The TLS case does seem to work though, as we split the constant out and add it in separately. I will have to look at this some more.

jim-wilson commented 4 years ago

My testcase does work for rv32 as addresses wrap around. It doesn't work for rv64 because lui/auipc sign extend, and address+offset crosses the boundary between 0x7fffffff and 0x80000000. But since we can't know the address at compile time, we can't know what offsets might be safe to use with the address. If we make the simplifying assumption that no object crosses this boundary, then we can limit offsets by the size of the object. Though I think that disallowing size+1 might be a problem, so maybe we need to assume that no object is allowed to end at 0x7fffffff. This is turning out to be more complicated to fix than I expected.

TommyMurphyTM1234 commented 2 years ago

Duplicate of https://github.com/riscv-collab/riscv-gnu-toolchain/issues/1102?

Kingxukai commented 1 year ago

Hey,I've encountered this problem recently.Have you ever resolved it? Actually,it does work for rv32 but rv64,and I've added the option -mcmodel=medany, however,it doesn't work. And I don't think there is any problem in my Linker Script.

gongtianle123 commented 8 months ago

Hey,I've encountered this problem recently.Have you ever resolved it? Actually,it does work for rv32 but rv64,and I've added the option -mcmodel=medany, however,it doesn't work. And I don't think there is any problem in my Linker Script.

i've encountered this problem too,Have you ever resolved it?

Kingxukai commented 8 months ago

Hey,I've encountered this problem recently.Have you ever resolved it? Actually,it does work for rv32 but rv64,and I've added the option -mcmodel=medany, however,it doesn't work.

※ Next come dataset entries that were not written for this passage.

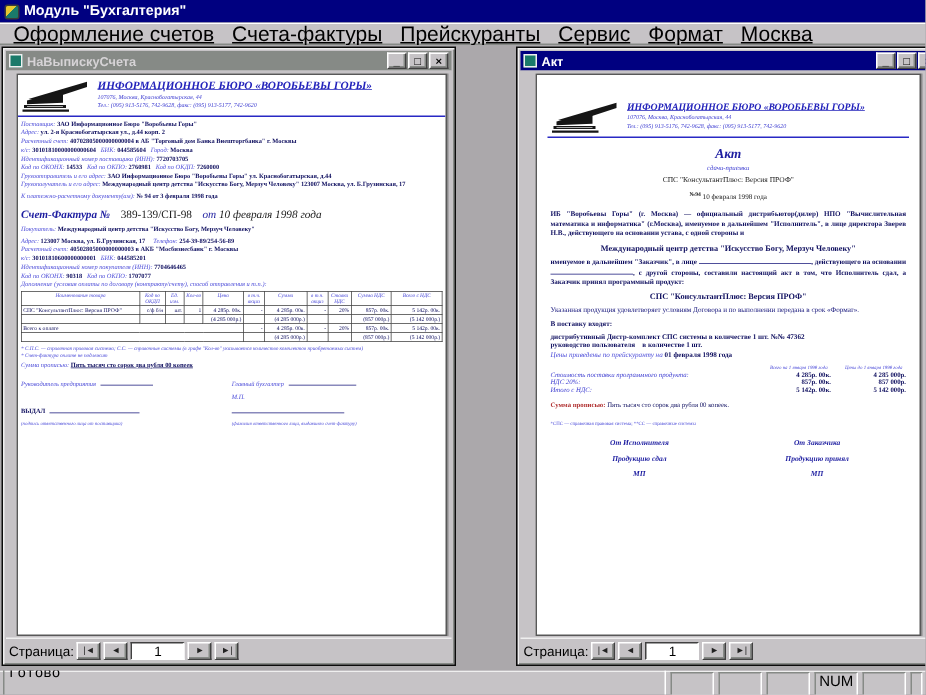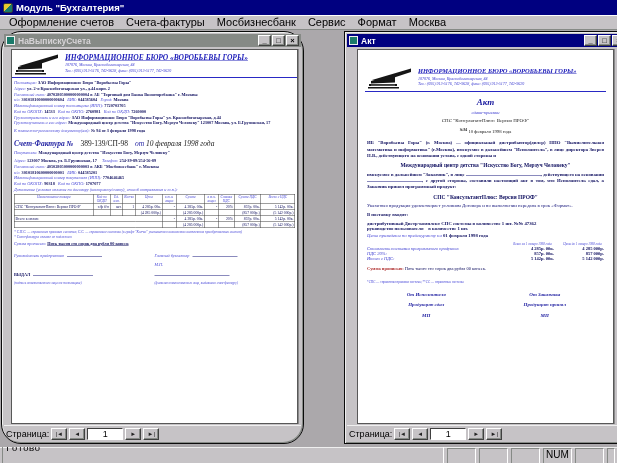--- a/index.html
+++ b/index.html
@@ -5,30 +5,30 @@
   * { box-sizing: border-box; margin: 0; padding: 0; }
   html,body { width:617px; height:463px; overflow:hidden; }
   body { font-family:"Liberation Sans",sans-serif; background:#bdbabd; color:#000; }
 
   
   .titlebar { height:15px; background:#000080; color:#fff; display:flex; align-items:center;
               gap:3px; padding:0 3px; font-size:9.5px; font-weight:bold; }
   .app-icon { width:10px; height:10px; flex:0 0 auto;
               background:linear-gradient(135deg,#e8c830 0 45%,#1a7a6a 45% 100%);
               border:1px solid #3a3a3a; border-radius:2px; }
-  .menubar { height:15px; background:#c6c3c6; display:flex; align-items:center; font-size:11px;
-             padding-left:3px; border-bottom:1px solid #868a86; box-shadow:inset 0 1px 0 #fff; }
+  .menubar { height:15px; background:#c6c3c6; display:flex; align-items:center; font-size:14px;
+             padding-left:3px; border-bottom:1px solid #868a86; box-shadow:inset 0 1px 0 #fff;text-decoration:underline; }
   .menu-item { padding:1px 6px; white-space:nowrap; }
 
   
   .mdi { position:relative; height:417px; background:#aba8ab; overflow:hidden; }
   .win { position:absolute; display:flex; flex-direction:column; background:#c6c3c6; padding:2px;
          border:1px solid #0a0a0a;
          box-shadow:inset 1px 1px 0 #efefef, inset -1px -1px 0 #868a86; }
-  .win-left  { left:1px;  top:1px; width:303px; height:413px;border-radius:20px; }
+  .win-left  { left:1px;  top:1px; width:303px; height:413px; }
   .win-right { left:344px; top:1px; width:286px; height:413px; }
   .win-title { height:13px; flex:0 0 auto; display:flex; align-items:center; gap:3px;
                padding:0 2px; font-size:8.5px; font-weight:bold; }
   .win-title.inactive { background:#868a86; color:#d6d3d6; }
   .win-title.active   { background:#000080; color:#fff; }
   .doc-icon { width:9px; height:9px; background:#1a7a6a; border:1px solid #efefef; flex:0 0 auto; }
   .win-btns { margin-left:auto; display:flex; gap:1px; }
   .tbtn { width:13px; height:11px; background:#c6c3c6; color:#000; text-align:center;
           font-size:7.5px; line-height:9px; font-weight:bold;
           border:1px solid; border-color:#fff #404040 #404040 #fff;
@@ -125,21 +125,21 @@
 <body>
 
 <div class="titlebar">
   <span class="app-icon"></span>
   <span>Модуль "Бухгалтерия"</span>
 </div>
 
 <div class="menubar">
   <span class="menu-item">Оформление счетов</span>
   <span class="menu-item">Счета-фактуры</span>
-  <span class="menu-item">Мосбизнесбанк</span>
+  <span class="menu-item">Прейскуранты</span>
   <span class="menu-item">Сервис</span>
   <span class="menu-item">Формат</span>
   <span class="menu-item">Москва</span>
 </div>
 
 <div class="mdi">
 
   <div class="win win-left">
     <div class="win-title inactive">
       <span class="doc-icon"></span>

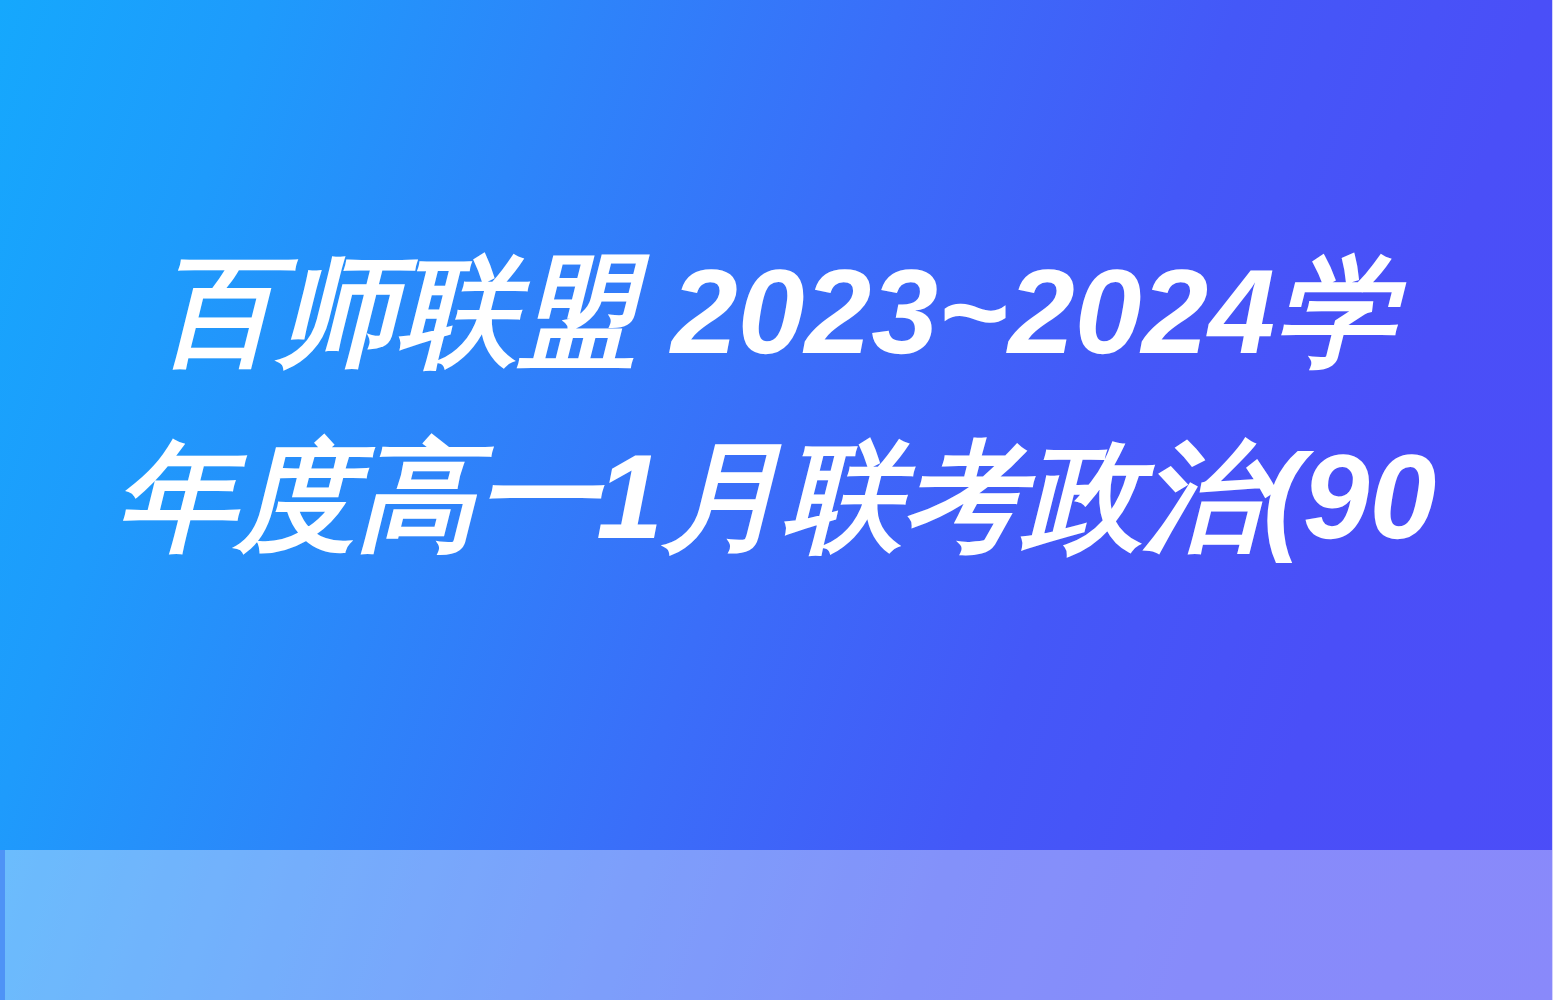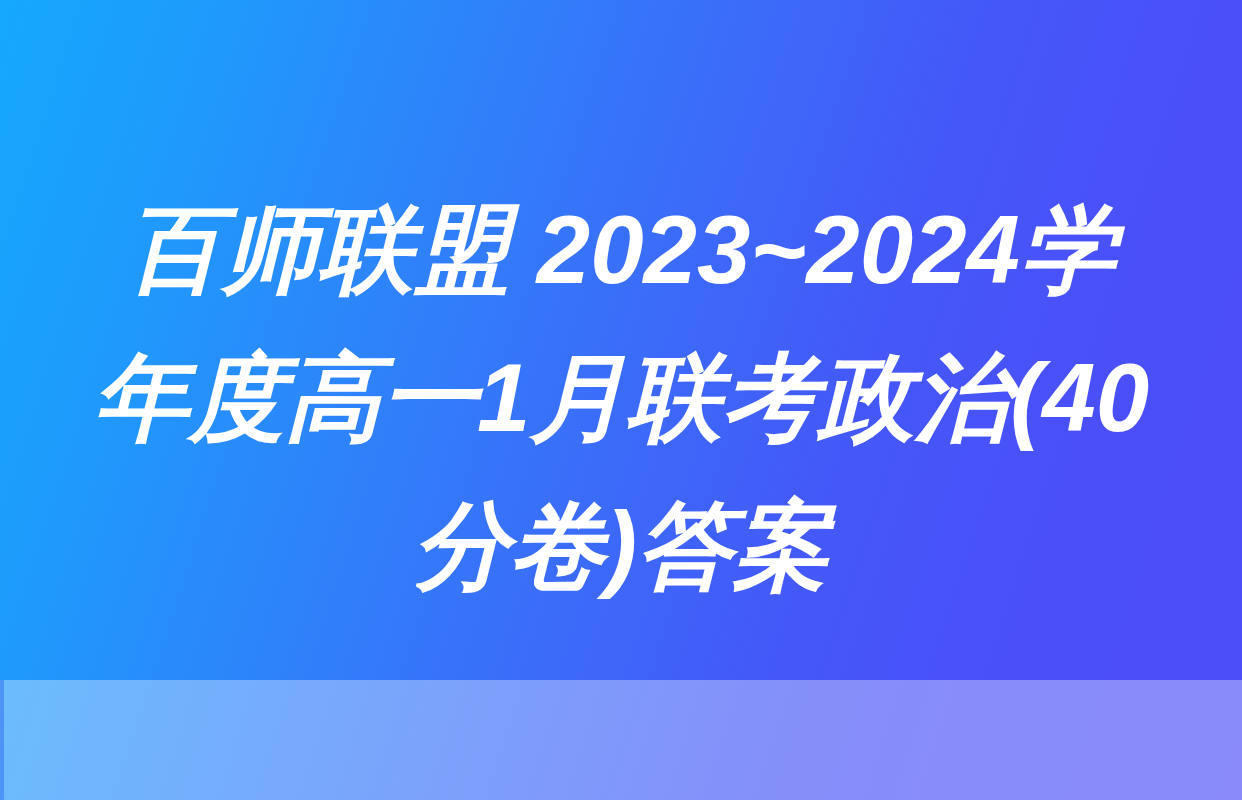--- a/index.html
+++ b/index.html
@@ -93,21 +93,20 @@
     font-family: "Liberation Sans", "DejaVu Sans", sans-serif;
   }
 </style>
 </head>
 <body>
 
 <div id="banner">
 
   <div class="title-block">
     <span class="title-line">百师联盟 2023~2024学</span>
-    <span class="title-line">年度高一1月联考政治(40</span>
-    <span class="title-line">分卷)答案</span>
+    <span class="title-line">年度高一1月联考政治(90</span>
   </div>
 
   <div class="bottom-band"></div>
   <div class="band-left-edge"></div>
 
 
 </div>
 
 </body></html>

And I don't think there is any problem in my Linker Script.

i've encountered this problem too,Have you ever resolved it?

Hi there, I resolved it last year, and I finally added "mcmodel=medany," and it worked. Simply put, "mcmodel" is an instruction that guides the compiler on how to produce the access instructions for global variables. As you may know, the accessible address of a variable is PC-relative (PC ± 2G), so using "medany" instructs the compiler to generate Position Independent Code.

You might be confused about why your variables have exceeded 2G. That's because the .text is at 0x8000_0000, which is 2^32 = 2G. You can test this by modifying the number in the linker script, changing it to 0x4000_0000. It compiles successfully, but RISC-V64 won't actually run it.

TommyMurphyTM1234 commented 7 months ago

@Nelson1225 I don't see any assembly in source here is lc8.c and you can compile it like this riscv64-yoe-linux-g++ lc8.c -c -fPIC -O2

The xx.tar.xz file in the first comment doesn't work, as there are dependencies on missing shared libraries. But I can reproduce with the l8.c file in the third comment, renamed to l8.ii as it is preprocessed C++ code. I see in the asm file lla a1,.LC8+2147483647

Unfortunately, the link to that test case is no longer working so the specific issue originally raised cannot be reproduced.

But based on the most recent reply I think it's appropriate to close this issue now.